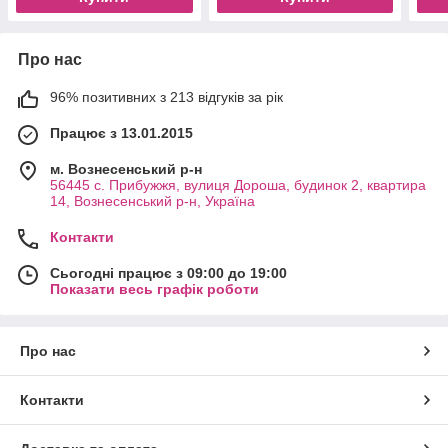
Про нас
96% позитивних з 213 відгуків за рік
Працює з 13.01.2015
м. Вознесенський р-н
56445 с. Прибужжя, вулиця Дороша, будинок 2, квартира
14, Вознесенський р-н, Україна
Контакти
Сьогодні працює з 09:00 до 19:00
Показати весь графік роботи
Про нас
Контакти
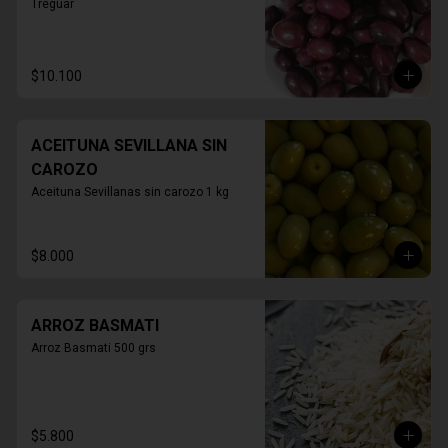
Treguar
$10.100
ACEITUNA SEVILLANA SIN
CAROZO
Aceituna Sevillanas sin carozo 1 kg
$8.000
ARROZ BASMATI
Arroz Basmati 500 grs
$5.800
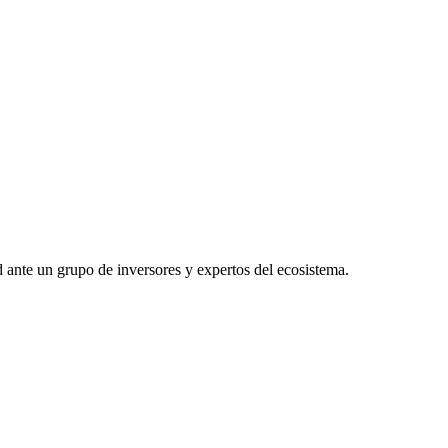
ante un grupo de inversores y expertos del ecosistema.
━━━━━━━━━━━━━━━━━━━━
**What to produce:** Extract every line of text from the items above without alteration, omitting the pictures from your answer.

**Answer to this problem:**
Про нас
96% позитивних з 213 відгуків за рік
Працює з 13.01.2015
м. Вознесенський р-н
56445 с. Прибужжя, вулиця Дороша, будинок 2, квартира
14, Вознесенський р-н, Україна
Контакти
Сьогодні працює з 09:00 до 19:00
Показати весь графік роботи
Про нас
Контакти
Treguar
$10.100
ACEITUNA SEVILLANA SIN
CAROZO
Aceituna Sevillanas sin carozo 1 kg
$8.000
ARROZ BASMATI
Arroz Basmati 500 grs
$5.800
ante un grupo de inversores y expertos del ecosistema.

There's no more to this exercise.